Di Alessandra Benignetti Il vice ministro leghista alle Infrastrutture, Alessandro Morelli, scrive al Viminale per chiedere di insignire l’ex primario dell’ospedale di Mantova, inventore della terapia anti-Covid con il plasma iperimmune, della medaglia al valor civile.

Insignire il professor Giuseppe De Donno, l’ex primario di pneumologia dell’ospedale Carlo Poma di Mantova, inventore della terapia al plasma iperimmune per i malati di Covid, morto suicida lo scorso luglio, di una medaglia al valor civile “per avere perseguito in tutta la sua opera professionale il progresso della scienza e più in genere il bene dell’umanità”.

È la proposta del vice ministro leghista alle Infrastrutture e Mobilità sostenibili, Alessandro Morelli, che ha messo nero su bianco la richiesta in una lettera inviata al ministro Luciana Lamorgese. È il capo del Viminale, infatti, a proporre al presidente della Repubblica il conferimento di questo tipo di onorificenze, che con la legge n. 13 del 2 gennaio 1958 sono state istituite per “premiare atti di eccezionale coraggio che manifestano preclara virtù civica e per segnalarne gli autori come degni di pubblico onore”.

Tra questi atti rientra anche “il progresso della scienza” e il “bene dell’umanità”. Un bene che, secondo il vice ministro del partito di Matteo Salvini, ha “perseguito in tutta la sua opera professionale”. “De Donno si è tolto la vita lo scorso 27 luglio per ragioni ancora da chiarire. È stato il primo medico italiano a sperimentare l’utilizzo del plasma iperimmune per curare i pazienti colpiti dal Covid-19.

Una intuizione arrivata durante la prima fase della pandemia, in un momento storico in cui la scienza era letteralmente disarmata di fronte all’avanzata del virus”, ha spiegato Morelli. “Chi è stato al fianco dell’ex primario di pneumologia in quei giorni difficili ricorda la dedizione e il coraggio con cui si è speso per dare una opportunità terapeutica ai pazienti”, ha ricordato il vice ministro, sottolineando come “gli studi dicono che la cura al plasma iperimmune è efficace nelle fasi precoci della malattia, arrestandone il decorso e prevenendo le ospedalizzazioni”.

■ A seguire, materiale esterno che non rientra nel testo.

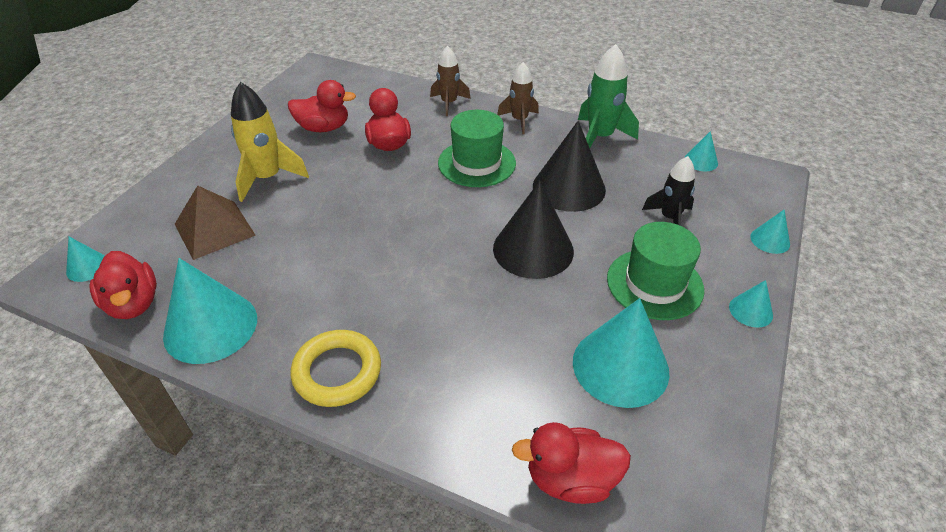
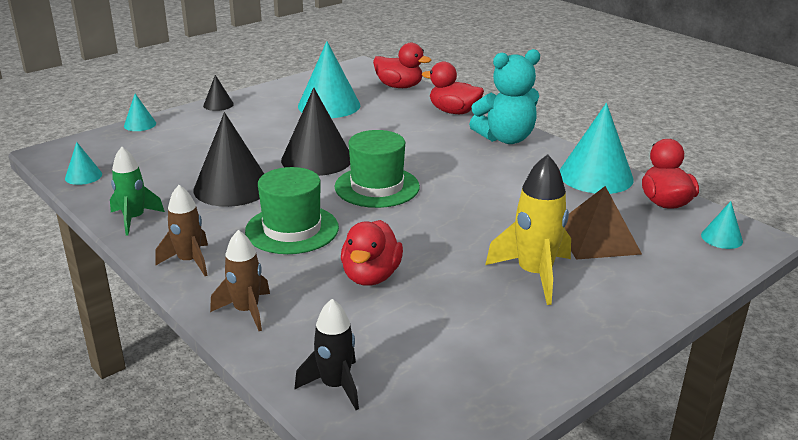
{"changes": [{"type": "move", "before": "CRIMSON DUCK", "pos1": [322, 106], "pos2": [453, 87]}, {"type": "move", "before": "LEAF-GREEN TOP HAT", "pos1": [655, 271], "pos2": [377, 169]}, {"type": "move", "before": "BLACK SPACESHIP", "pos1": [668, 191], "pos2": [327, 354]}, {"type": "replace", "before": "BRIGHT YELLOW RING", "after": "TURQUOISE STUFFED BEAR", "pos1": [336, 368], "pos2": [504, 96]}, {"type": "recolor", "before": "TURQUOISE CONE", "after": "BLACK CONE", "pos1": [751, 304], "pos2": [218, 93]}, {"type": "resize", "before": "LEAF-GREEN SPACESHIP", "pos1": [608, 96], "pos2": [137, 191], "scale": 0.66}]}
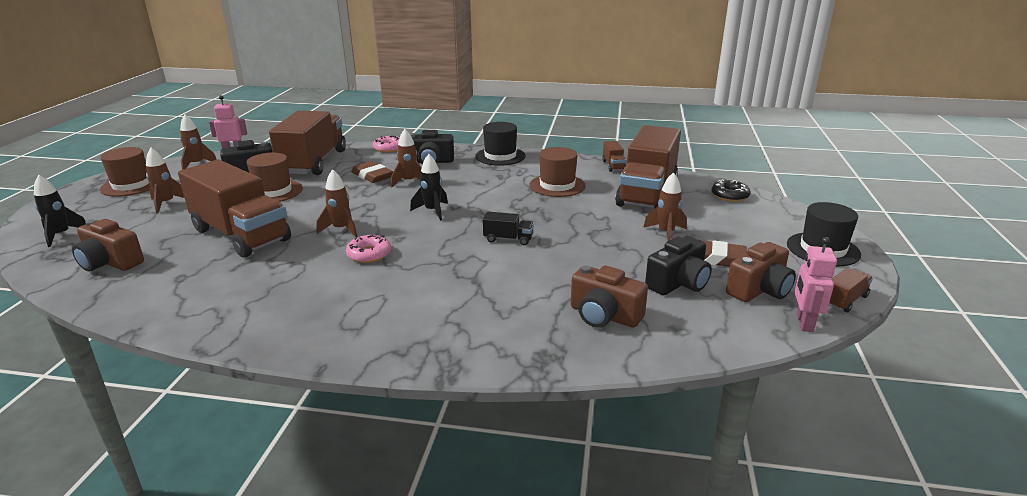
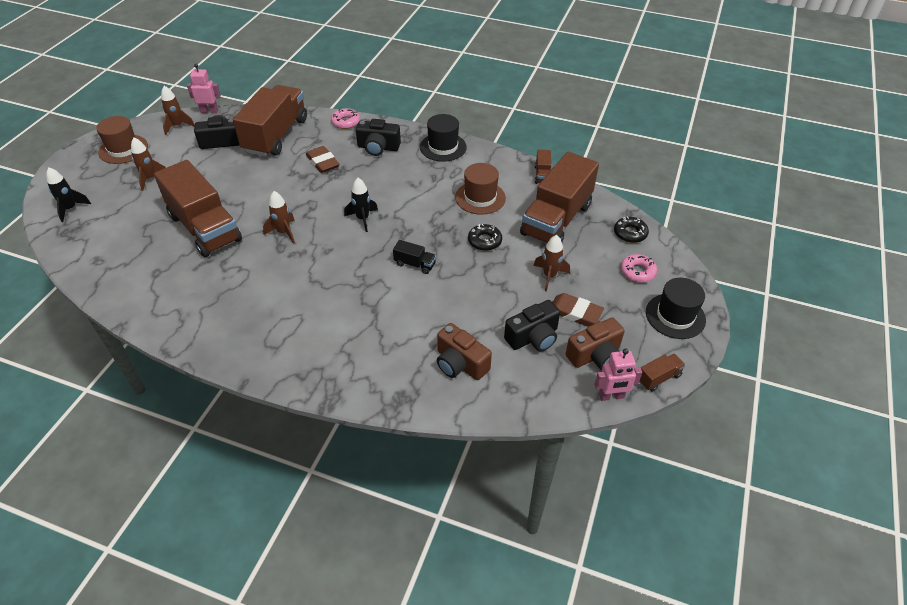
{"changes": [{"type": "delete", "before": "RUSSET CAMERA", "pos1": [108, 245]}, {"type": "delete", "before": "RUSSET TOP HAT", "pos1": [274, 177]}, {"type": "delete", "before": "RUSSET SPACESHIP", "pos1": [406, 158]}, {"type": "insert", "after": "BLACK DONUT", "pos2": [485, 237]}, {"type": "move", "before": "PINK DONUT", "pos1": [368, 249], "pos2": [639, 268]}, {"type": "rotate", "before": "PINK ROBOT FIGURE", "pos1": [815, 284], "pos2": [618, 374], "turn": -120}]}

La medaglia al valor civile, ha spiegato ancora Morelli, è un “riconoscimento destinato a chi si è distinto per ‘salvare persone esposte ad imminente e grave pericolo’ e ‘per il progresso della scienza od in genere per il bene dell’umanità’”. “Ritengo – conclude il leghista in una nota – che il compianto professor De Donno abbia incarnato a pieno lo spirito della norma”.

Il medico mantovano è stato tra i primi a curare i malati di Covid con il plasma dei guariti. Pur trattandosi di una cura sperimentale, una parte del mondo scientifico l’aveva riconosciuta come efficace nel contrastare le forme gravi della malattia, grazie ai buoni risultati ottenuti in alcuni ospedali della Lombardia e dell’Emilia-Romagna. In tanti, però, si erano mostrati scettici e lo scorso aprile un comunicato dell’Aifa aveva sancito lo stop alle cure con il plasma ad alto titolo di anticorpi neutralizzanti, dopo che uno studio aveva rilevato come la terapia non evidenziasse “una riduzione del rischio di peggioramento o morte nei primi trenta giorni”.

Dopo quasi trent’anni di servizio all’ospedale di Mantova, lo pneumologo 54enne si era dimesso e aveva iniziato a lavorare come medico di base a Porto Mantovano all’inizio di luglio. Il 28 dello stesso mese, il corpo senza vita del medico è stato trovato all’interno della sua casa di Eremo, frazione comune di Curtatone. De Donno si sarebbe tolto la vita impiccandosi.

Con tutta probabilità si è trattato di un gesto volontario, ma la procura locale indaga anche per istigazione al suicidio. Secondo il vice ministro Morelli De Donno è stato “vittima di una feroce campagna mediatica che lo ha costretto a lasciare i vertici della sanità Mantovana”. Nonostante ciò, sottolinea ancora l’esponente del governo nella missiva inviata al Viminale, “Giuseppe De Donno proseguì il suo lavoro, umilmente, continuando a prendersi cura delle persone, in condizioni sempre più difficili”.